Yazı büyüklüğünü değiştirmek için  + + + + +

2 Haziran 2009 Salı

Marmara Ereğlisinden ayrılmadan


1 Haziran Pazartesi

Sabah yine erken kalktık ama dünden kalan rüzgar aynı şiddette olmasa da esmeye devam ediyordu. Hemen internete girip kontrol ettim hem Meteor gov tr hem de poseidon sözleşmiş gibi rüzgarın 11:00 e kadar devam edip ondan sonra 2 gün boyunca 2-3 şiddetinde yıldız ve poyraz eseceğini bildiriyordu.

Bizde aldık köpekleri bağladığımız yerin hemen karşısındaki balıkcı kahvesine gidip çay ve çıtır simitle kahvaltımızı lüks içinde ferah ferah yaptık. Üstüne kahve bile içtik.
Kahvaltıdan sonra Ayşe köpekleri alıp birikmiş işlerini internetten tamamlamak üzere tekneye gitti .

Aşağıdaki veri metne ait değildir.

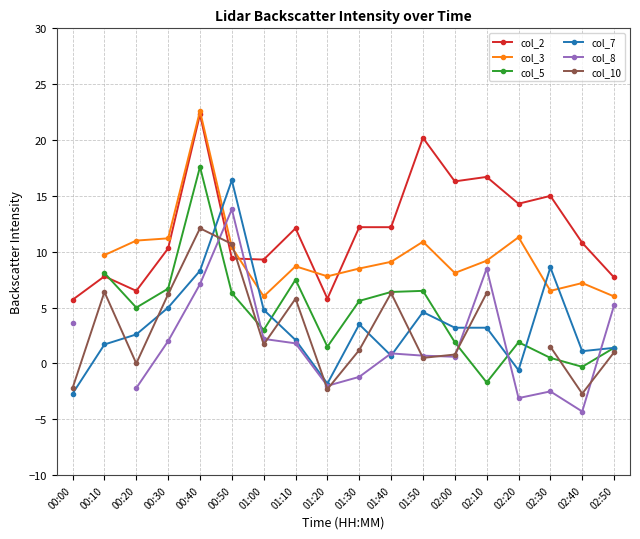

Which series has the largest total across all categories?

col_2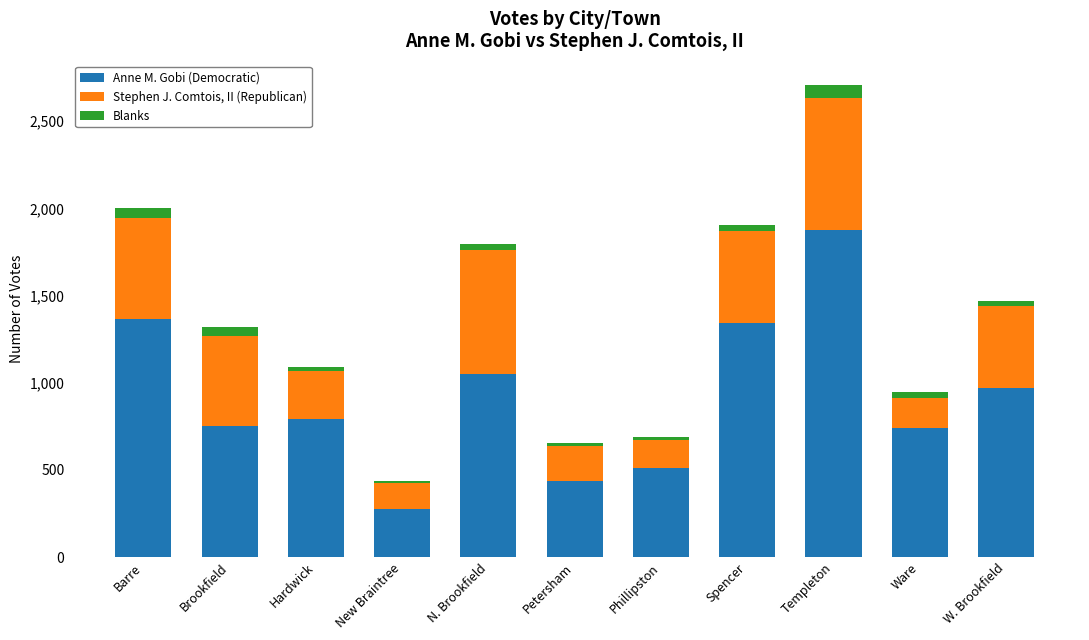

What is the average value of the Anne M. Gobi (Democratic) series?

919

Ben de biraz dolaştım fotograf çektim. Mendireğin ucuna doğru geldiğimde bir balıkcı artık çok eskimiş olan barbun ağlarınının kurşun yakasını ağdan kesmekte idi.


Yanaştım selamün aleyküm, aleyküm selam kolay gelsin falan sohbete başladık ufaktan. İşim gücüm yok hava kalsın diye bekliyorum sana yardım edeyim dedim. Gel abi beraber yapalım daha çabuk bitiririz dedi.

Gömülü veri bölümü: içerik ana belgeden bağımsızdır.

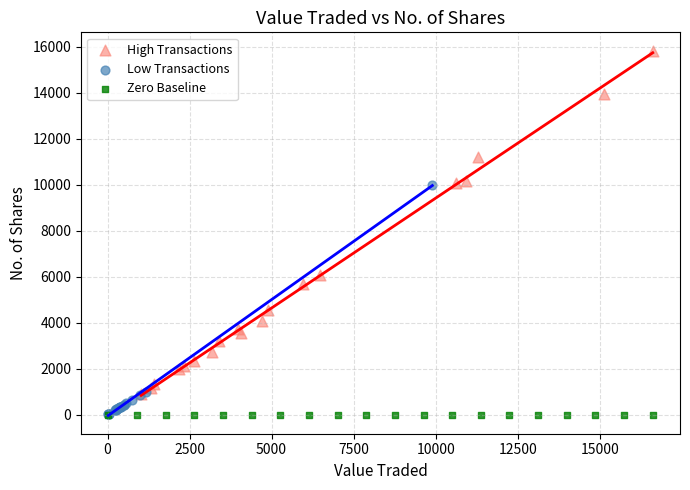

Which series contains the highest Y value?

High Transactions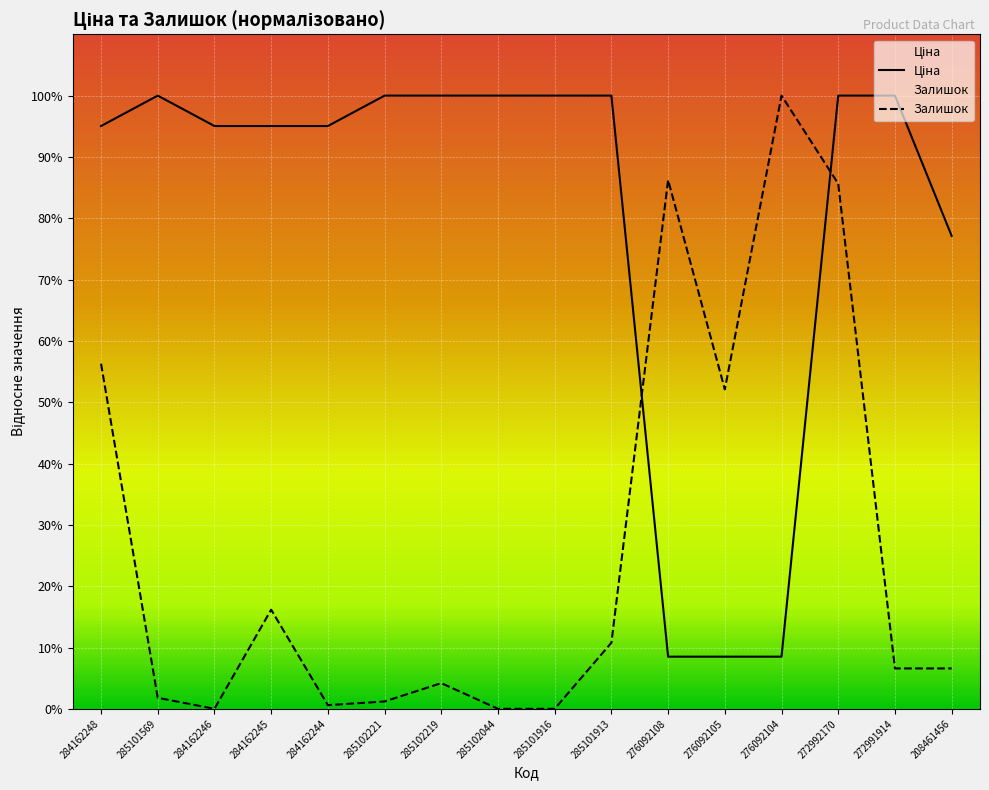

How many lines are shown in the chart?

2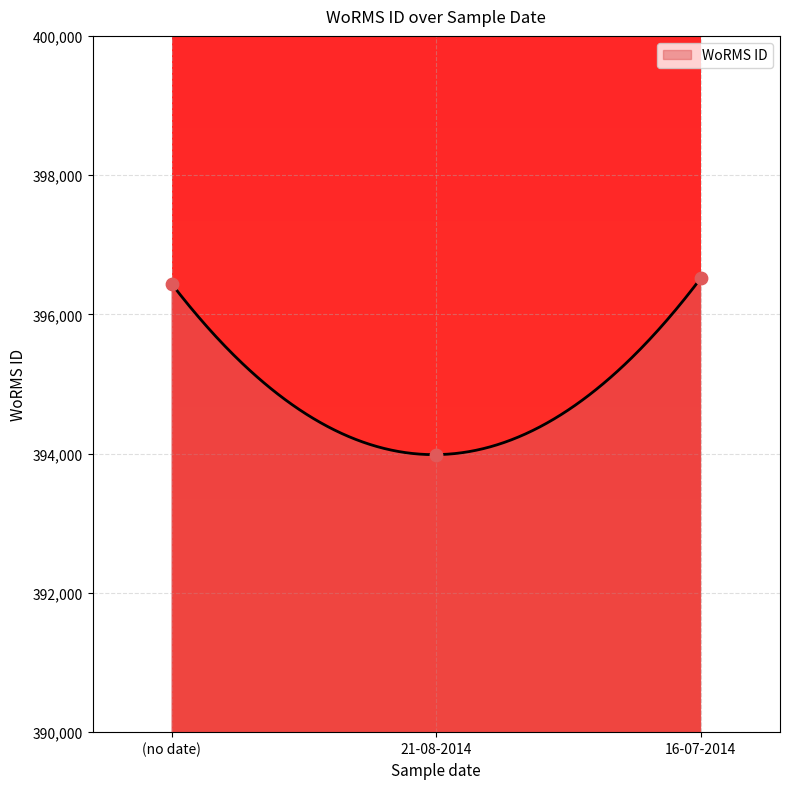

Which has a higher value, (no date) or 16-07-2014?

16-07-2014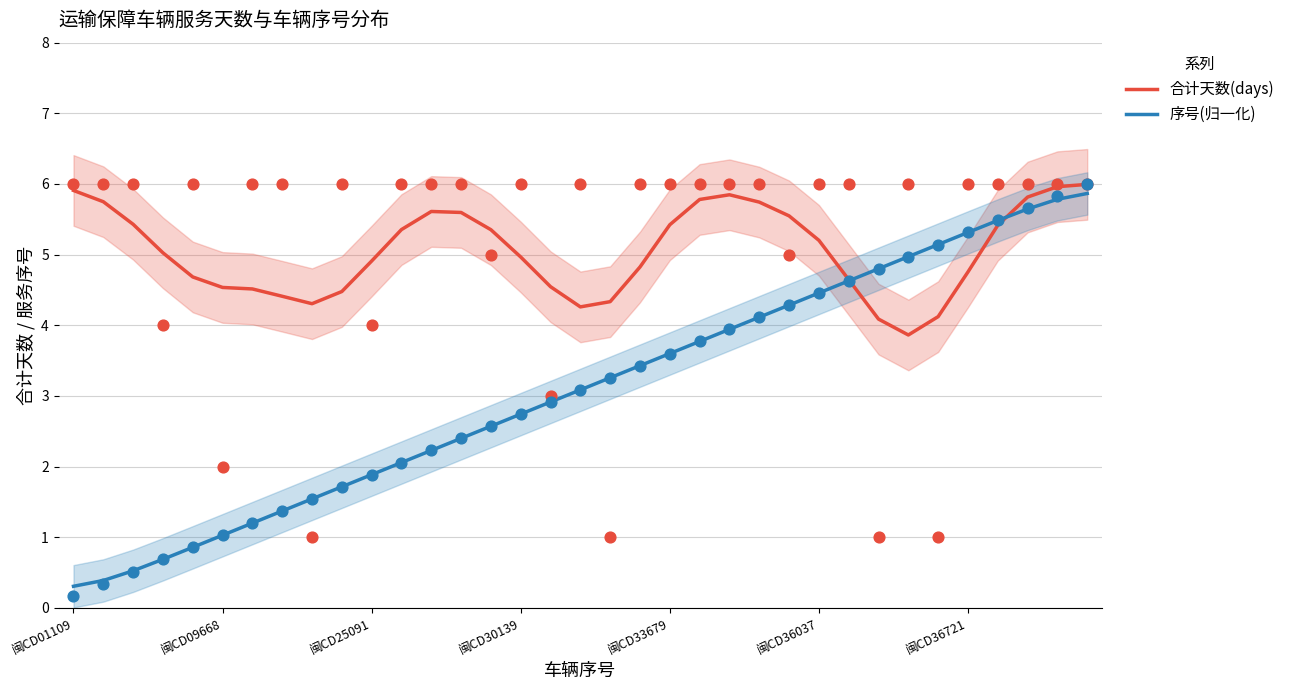

Is it true that 合计天数(days) equals 5.4 at 闽CD33679?

True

2 boy ağın yaklaşık 120 m kılavuz ipini kurşun ipini eski ağdan kestik ayırdık roda yaptık bağladık. Bu arada muhabbet koyulaştı ben anlattım Sinop'u, yolculuğumuzu . Mehmet anlattı dertlerini, balıkcılığın ve Marmaranın tükenmişliğini. Özellikle Yunusların ağlarına nasıl musallat olduklarını , bıraktıkları ağları 1 saat bile doldurmadan kaldırmak zorunda kaldıklarını , buna rağmen canavarın ağları nasıl parçaladığını bitirdiğini. Bu hurdaya çıkardığımız ağları 3000 tl ye malettiğini ve 3000 tl'lik balık satamadan ağları nasıl atmak zorunda kaldığını, içinden yamalık parça bile ayıramadığını anlattı anlattı.


İş bitti. Kahveye geçtik çay ısmarladılar bana Mehmet ve arkadaşları. Biraz daha sohbet ve ardından saat 11:00 olup rüzgar hafifleyince hepsiyle vedalaşıp yola çıkmak üzere tekneye beni bekleyen mürettebatın yanına döndüm.